Task 2: NewsREEL Replay.

NewsREEL Replay aims to reproduce above outlined online evaluation scenario by simulating a constant data stream of requests of articles. For this, we offer a comprehensive data set comprising one month equivalent of interactions logs on several large-scale news publishers. We provide you with the framework Idomaar that “re-plays” the data set chronologically, in this way simulating a streamed data recommendation task, and generates evaluation results. Below figure illustrates this task.


Participants in this task are required to predict which news articles a user will read next. “Replaying” makes it possible to fully control the conditions when comparing various algorithms. Not only do systems adhere to the same time windows, as it is the case in online evaluation, they are tested in the identical set of recommendation responses. The downside of replaying is that it underestimates the click response of users, as an offline algorithm is required to generate an item that actually was clicked, rather than one that would potentially be clicked. However, this downside is balanced by the opportunity of studying a wide range of different aspects of system performance, including comparisons of scalability, peak load handling, and distributability.

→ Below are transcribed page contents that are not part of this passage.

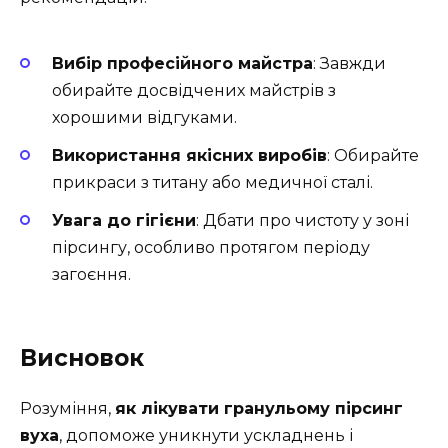
Вибір професійного майстра
: Завжди
обирайте досвідчених майстрів з
хорошими відгуками.
Використання якісних виробів
: Обирайте
прикраси з титану або медичної сталі.
Увага до гігієни
: Дбати про чистоту у зоні
пірсингу, особливо протягом періоду
загоєння.
Висновок
Розуміння,
як лікувати гранульому пірсинг
вуха
, допоможе уникнути ускладнень і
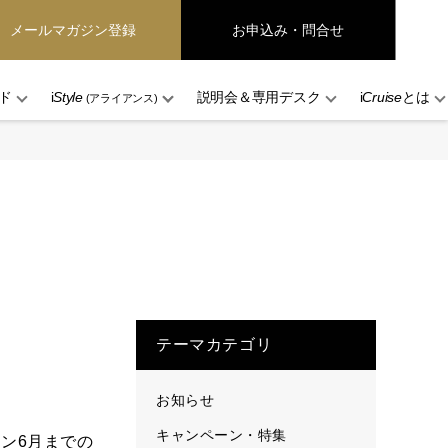
メールマガジン登録
お申込み・問合せ
ド
i
Style
説明会＆専用デスク
i
Cruise
とは
(アライアンス)
テーマカテゴリ
お知らせ
キャンペーン・特集
ーン6月までの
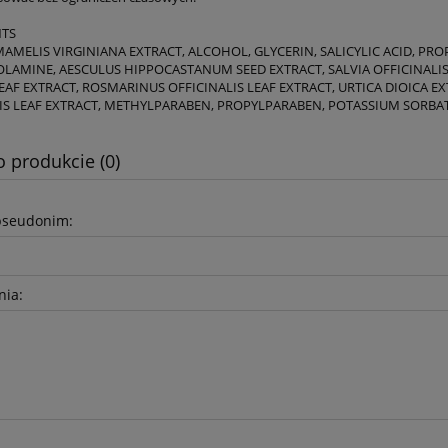
NTS
AMELIS VIRGINIANA EXTRACT, ALCOHOL, GLYCERIN, SALICYLIC ACID, PR
LAMINE, AESCULUS HIPPOCASTANUM SEED EXTRACT, SALVIA OFFICINALIS
EAF EXTRACT, ROSMARINUS OFFICINALIS LEAF EXTRACT, URTICA DIOICA 
IS LEAF EXTRACT, METHYLPARABEN, PROPYLPARABEN, POTASSIUM SORBAT
o produkcie (0)
pseudonim:
nia:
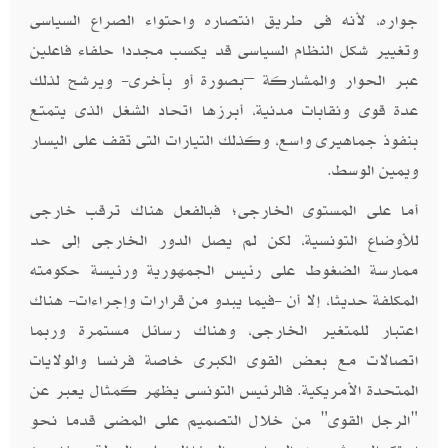
جواره، لأنه فى طريق انتصاره واحتواء الصراع السياسى
وتغيير شكل النظام السياسى قد يكسب مجددا حلفاء فاعلين
عبر الحوار والمشاركة –بصورة أو بأخرى- ويرشح لذلك
عدة قوى ونقابات مدنية، أبرزها اتحاد الشغل الذى يتمتع
بنفوذ جماهيرى واسع، وكذلك التيارات التى تقف على اليسار
ويمين الوسط.
أما على المستوى الخارجى؛ فبالفعل هناك ترقب خارجى
للأوضاع التونسية، لكن لم يصل الدور الخارجى إلى حد
ممارسة الضغوط على رئيس الجمهورية ورئيسة حكومته
المكلفة حديثا، إلا أن -فيما يبدو من قرارات وإجراءات- هناك
اعتبار للمتغير الخارجى، وهناك رسائل مستمرة وربما
اتصالات مع بعض القوى الكبرى خاصة فرنسا والولايات
المتحدة الأمريكية. فالرئيس التونسى يظهر كمثال يعبر عن
"الرجل القوى" من خلال التصميم على المضى قدما نحو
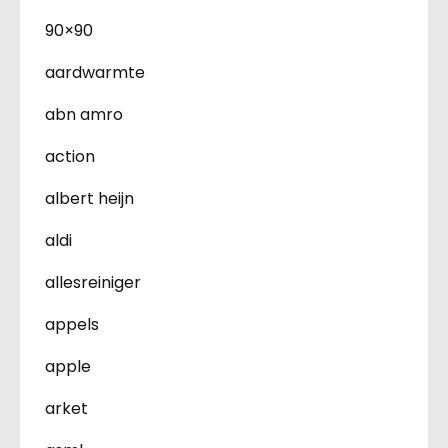
90×90
aardwarmte
abn amro
action
albert heijn
aldi
allesreiniger
appels
apple
arket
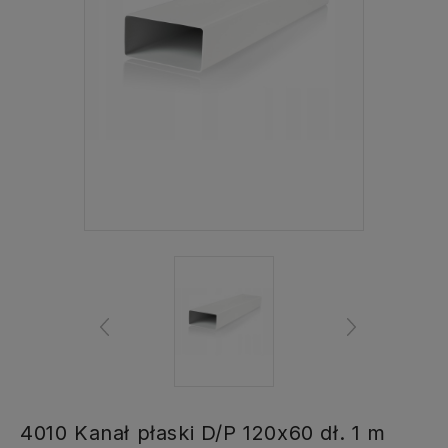
4010 Kanał płaski D/P 120x60 dł. 1 m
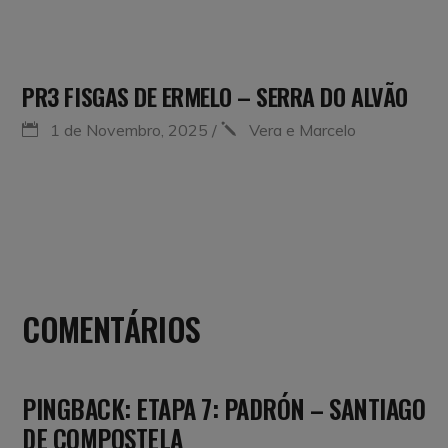
PR3 FISGAS DE ERMELO – SERRA DO ALVÃO
1 de Novembro, 2025
Vera e Marcelo
COMENTÁRIOS
PINGBACK:
ETAPA 7: PADRÓN – SANTIAGO
DE COMPOSTELA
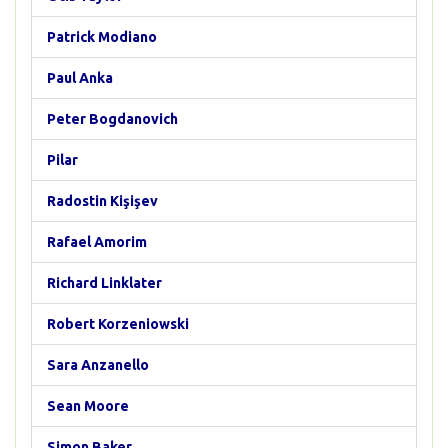
Patrick Modiano
Paul Anka
Peter Bogdanovich
Pilar
Radostin Kişişev
Rafael Amorim
Richard Linklater
Robert Korzeniowski
Sara Anzanello
Sean Moore
Simon Baker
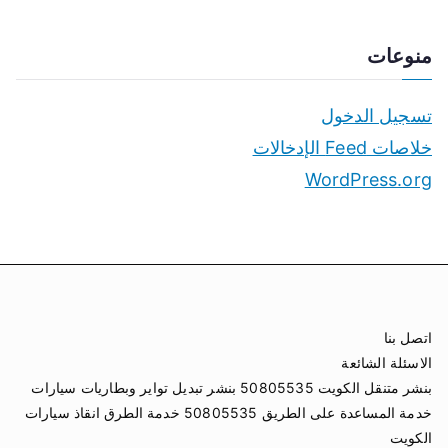
منوعات
تسجيل الدخول
خلاصات Feed الإدخالات
WordPress.org
اتصل بنا
الاسئلة الشائعة
بنشر متنقل الكويت 50805535 بنشر تبديل تواير وبطاريات سيارات
خدمة المساعدة على الطريق 50805535 خدمة الطرق انقاذ سيارات
الكويت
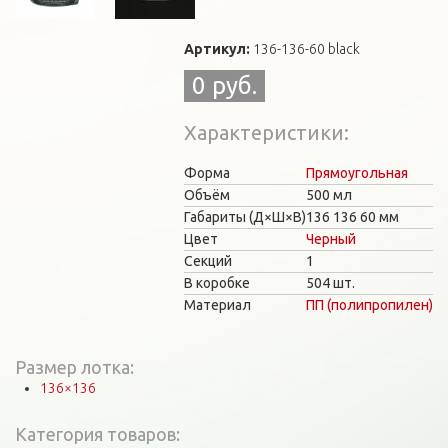
Артикул:
136-136-60 black
0 руб.
Характеристики
Форма
Прямоугольная
Объём
500 мл
Габариты (Д×Ш×В)
136
136
60 мм
Цвет
Черный
Секций
1
В коробке
504 шт.
Материал
ПП (полипропилен)
Размер лотка:
136×136
Категория товаров:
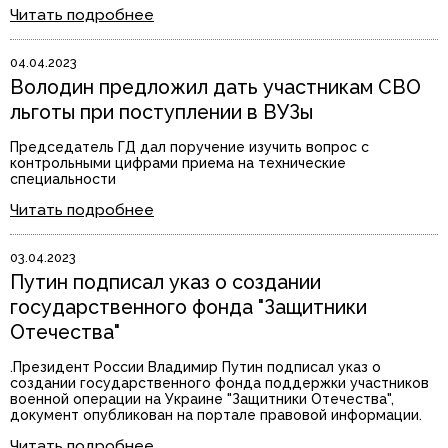
Читать подробнее
04.04.2023
Володин предложил дать участникам СВО
льготы при поступлении в ВУЗы
Председатель ГД дал поручение изучить вопрос с
контрольными цифрами приема на технические
специальности
Читать подробнее
03.04.2023
Путин подписал указ о создании
государственного фонда "Защитники
Отечества"
.Президент России Владимир Путин подписал указ о
создании государственного фонда поддержки участников
военной операции на Украине "Защитники Отечества",
документ опубликован на портале правовой информации.
Читать подробнее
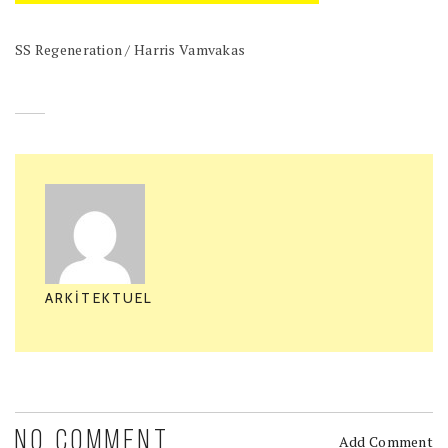
SS Regeneration / Harris Vamvakas
ARKITEKTUEL
NO COMMENT
Add Comment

The official evaluation metric for Task 2 is prediction accuracy, which can be thought of as “offline CTR”. Parallel to the definition of CTR, it is the number of recommended items predicted by an algorithm that corresponds to items that were clicked by a user, normalised by the total number of requests for recommendations that were sent to that system. As above, prediction accuracy implicitly reflects response time and availability of the system. However, we also encourage participants to also take advantage of the framework to investigate other aspects of their systems including scalability and response time. For instance, you can run extensive experiments to determine which algorithm handles the most simultaneous load, which algorithm requires the least memory, or which algorithm can be most easily distributed. These factors reflect important constraints in industrial recommender systems.